» **Task directions**: Extract every line of the entries below that contains the word "learning".

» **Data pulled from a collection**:

=-=-=

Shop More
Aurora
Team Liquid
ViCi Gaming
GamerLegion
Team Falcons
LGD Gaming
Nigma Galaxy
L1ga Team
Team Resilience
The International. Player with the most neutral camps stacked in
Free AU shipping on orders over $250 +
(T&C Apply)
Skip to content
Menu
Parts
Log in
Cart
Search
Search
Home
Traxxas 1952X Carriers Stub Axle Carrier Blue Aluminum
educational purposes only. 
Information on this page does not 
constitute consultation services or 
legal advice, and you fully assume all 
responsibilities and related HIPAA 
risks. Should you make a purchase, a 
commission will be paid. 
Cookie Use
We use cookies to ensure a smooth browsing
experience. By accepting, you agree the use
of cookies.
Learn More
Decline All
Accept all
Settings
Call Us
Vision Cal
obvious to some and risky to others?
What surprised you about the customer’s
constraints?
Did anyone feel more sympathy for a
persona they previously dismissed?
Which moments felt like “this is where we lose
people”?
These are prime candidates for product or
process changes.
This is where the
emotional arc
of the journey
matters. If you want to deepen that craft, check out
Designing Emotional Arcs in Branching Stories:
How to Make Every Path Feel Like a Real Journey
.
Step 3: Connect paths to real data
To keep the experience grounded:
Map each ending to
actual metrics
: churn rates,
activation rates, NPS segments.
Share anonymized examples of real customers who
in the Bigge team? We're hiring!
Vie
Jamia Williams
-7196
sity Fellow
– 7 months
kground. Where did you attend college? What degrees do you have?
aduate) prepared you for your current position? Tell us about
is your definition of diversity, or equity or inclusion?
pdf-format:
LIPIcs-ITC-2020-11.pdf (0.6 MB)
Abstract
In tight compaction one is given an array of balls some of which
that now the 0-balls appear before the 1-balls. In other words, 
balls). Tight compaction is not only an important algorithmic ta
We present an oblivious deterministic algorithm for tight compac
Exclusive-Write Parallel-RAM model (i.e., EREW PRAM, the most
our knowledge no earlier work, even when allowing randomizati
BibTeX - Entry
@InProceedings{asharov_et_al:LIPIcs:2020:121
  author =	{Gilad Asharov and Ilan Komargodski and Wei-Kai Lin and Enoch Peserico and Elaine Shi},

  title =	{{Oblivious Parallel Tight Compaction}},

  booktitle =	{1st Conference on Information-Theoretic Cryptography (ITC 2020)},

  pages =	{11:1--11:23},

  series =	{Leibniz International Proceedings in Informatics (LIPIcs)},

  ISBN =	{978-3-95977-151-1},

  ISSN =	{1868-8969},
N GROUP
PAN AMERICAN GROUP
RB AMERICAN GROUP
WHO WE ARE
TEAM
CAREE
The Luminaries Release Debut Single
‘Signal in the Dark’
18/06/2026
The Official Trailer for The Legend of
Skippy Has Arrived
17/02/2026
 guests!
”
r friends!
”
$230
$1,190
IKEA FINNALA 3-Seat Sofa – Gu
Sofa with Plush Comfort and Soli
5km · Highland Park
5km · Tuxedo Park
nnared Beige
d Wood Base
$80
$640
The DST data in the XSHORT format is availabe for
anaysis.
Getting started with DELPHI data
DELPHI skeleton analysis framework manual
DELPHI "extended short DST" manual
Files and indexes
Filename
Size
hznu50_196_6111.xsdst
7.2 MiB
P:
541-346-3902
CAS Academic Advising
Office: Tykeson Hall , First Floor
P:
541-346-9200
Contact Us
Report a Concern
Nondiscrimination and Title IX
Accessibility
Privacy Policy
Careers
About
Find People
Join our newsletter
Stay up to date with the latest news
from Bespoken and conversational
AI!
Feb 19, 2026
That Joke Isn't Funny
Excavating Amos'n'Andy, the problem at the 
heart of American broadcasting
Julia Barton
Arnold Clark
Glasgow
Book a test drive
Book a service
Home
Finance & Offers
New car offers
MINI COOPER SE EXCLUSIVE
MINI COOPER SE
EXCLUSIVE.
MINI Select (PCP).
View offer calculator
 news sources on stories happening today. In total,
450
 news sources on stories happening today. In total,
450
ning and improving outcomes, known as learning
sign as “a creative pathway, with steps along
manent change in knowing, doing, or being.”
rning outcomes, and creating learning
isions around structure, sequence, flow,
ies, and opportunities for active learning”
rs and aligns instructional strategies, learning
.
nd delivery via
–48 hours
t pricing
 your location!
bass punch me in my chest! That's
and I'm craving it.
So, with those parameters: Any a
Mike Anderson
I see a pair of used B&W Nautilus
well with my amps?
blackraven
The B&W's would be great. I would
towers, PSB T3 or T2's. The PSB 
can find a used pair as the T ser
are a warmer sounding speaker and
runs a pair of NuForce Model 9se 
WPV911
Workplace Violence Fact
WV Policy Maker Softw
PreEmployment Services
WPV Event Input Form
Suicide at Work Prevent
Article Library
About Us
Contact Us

=-=-=

» **Written answer**:
ning and improving outcomes, known as learning
rning outcomes, and creating learning
ies, and opportunities for active learning”
rs and aligns instructional strategies, learning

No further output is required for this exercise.